Amazon Style is built around personalization and innovation. It uses machine learning algorithms to produce tailored recommendations in real-time as customers shop, making it easier than ever to discover new looks. At Amazon Style, customers will be able to have items sent to a fitting room with the tap of a button in the Amazon app and continue shopping from their fitting room without having to leave.

Also, the newly launched Starbucks Pickup with Amazon Go store allows customers to order a Starbucks beverage or food item for pickup through the Starbucks app and grab food items from the Amazon Go market, all in one convenient location without having to wait in line to pay. 

5. AWS Growth

AWS announced significant customer momentum, with new commitments and migrations from customers across many major industries.

In a landmark announcement for the financial services industry, Nasdaq shared its multi-year partnership to migrate its markets to AWS to become the world’s first fully enabled, cloud-based exchange.

Meta, the parent company of Facebook, Instagram, and WhatsApp, has also selected AWS as its long-term strategic cloud provider to accelerate artificial intelligence research and development.

6. Advertising services as a separate revenue segment

Brian Olsavsky, Chief Financial Officer of Amazon, has announced in its earnings report that it will be separating its advertising services revenue from other revenue. Amazon reported $9.7 billion in advertising revenue. That’s a 32% increase from the year-earlier period. This segment is likely to continue growing as vendors try to stand out from rivals on Amazon.

7. First Quarter 2022 Guidance

Sadly, the outlook for the first three months of 2022 doesn’t look any bit appealing at all for growth investors at the moment.

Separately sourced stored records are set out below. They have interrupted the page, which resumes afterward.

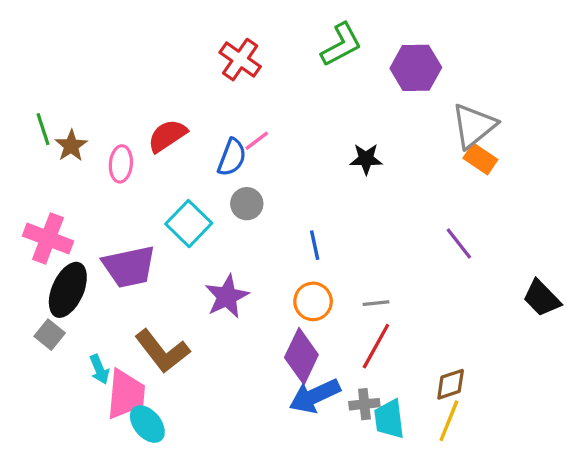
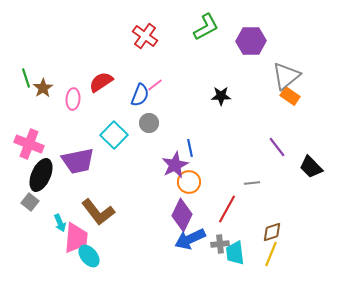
purple star: (227, 296) -> (175, 165), moved
black trapezoid: (542, 298) -> (311, 167), moved
gray line: (376, 303) -> (252, 183), moved

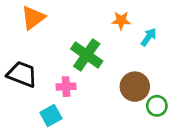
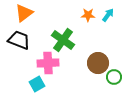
cyan arrow: (149, 37) -> (108, 15), moved
black trapezoid: (22, 74) -> (19, 40), moved
pink cross: (66, 87) -> (48, 63), size x1.5

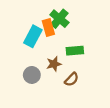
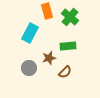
green cross: (59, 19) -> (70, 17), moved
orange rectangle: (48, 27) -> (47, 11), moved

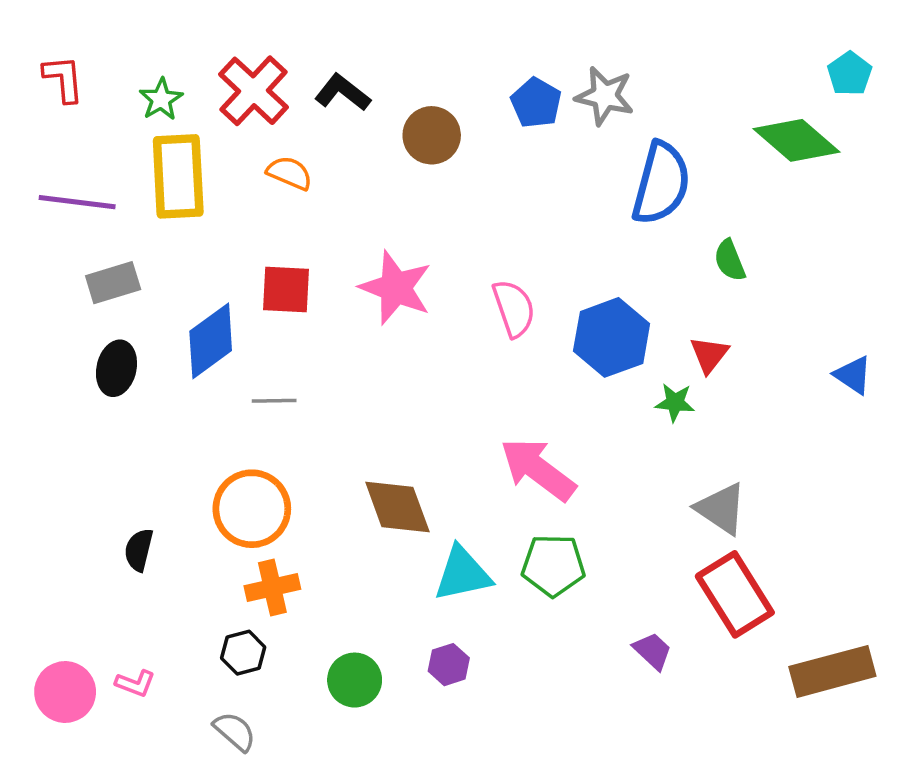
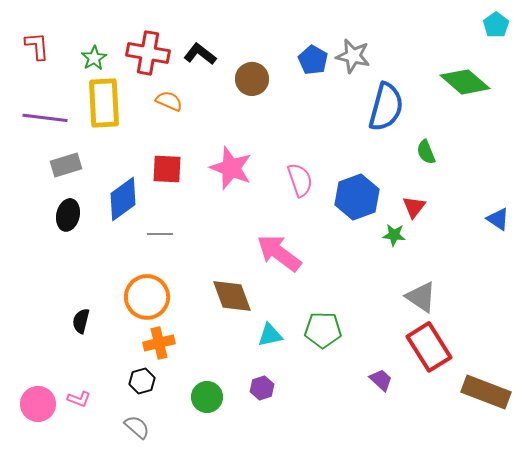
cyan pentagon: (850, 74) -> (496, 25), moved
red cross: (254, 91) -> (148, 53), turned -33
pink arrow: (538, 469) -> (279, 253), moved
cyan triangle: (462, 574) -> (270, 335), size x0.7
brown rectangle: (832, 671) -> (486, 392), turned 36

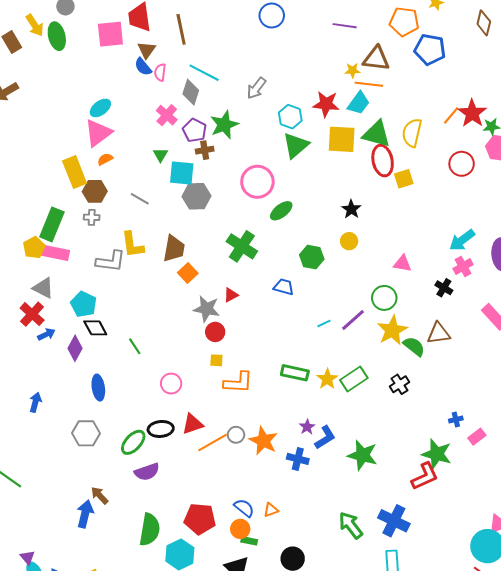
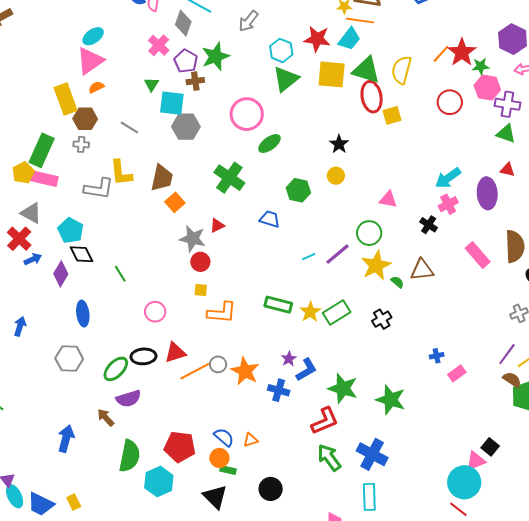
green semicircle: (414, 346) -> (397, 282), size x0.6
green star: (437, 454) -> (391, 400), moved
red L-shape: (425, 476) -> (325, 421), moved
brown arrow: (100, 495) -> (106, 418), moved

Management is expecting net sales to be between $112.0 billion and $117.0 billion. That is a growth rate of 3% to 8% compared with the first quarter of 2021.

Its operating income is expected to be between $3.0 billion and $6.0 billion, compared with $8.9 billion in the first quarter of 2021. 

This guidance includes approximately $1.0 billion lower depreciation expense due to increases in the estimated useful lives of servers and networking equipment. That means even with the help of a lower depreciation expense, operating income still falls short of that in the previous year, by almost half.

It seems like it is going to be a while before fulfilment network inefficiencies and inflationary pressures finally subside. However, I am confident that this is a short term problem that Amazon will ultimately emerge stronger.

Conclusion

Despite the numerous short term headwinds facing this e-commerce behemoth, I believe that Amazon has and remains a solid long-term investment.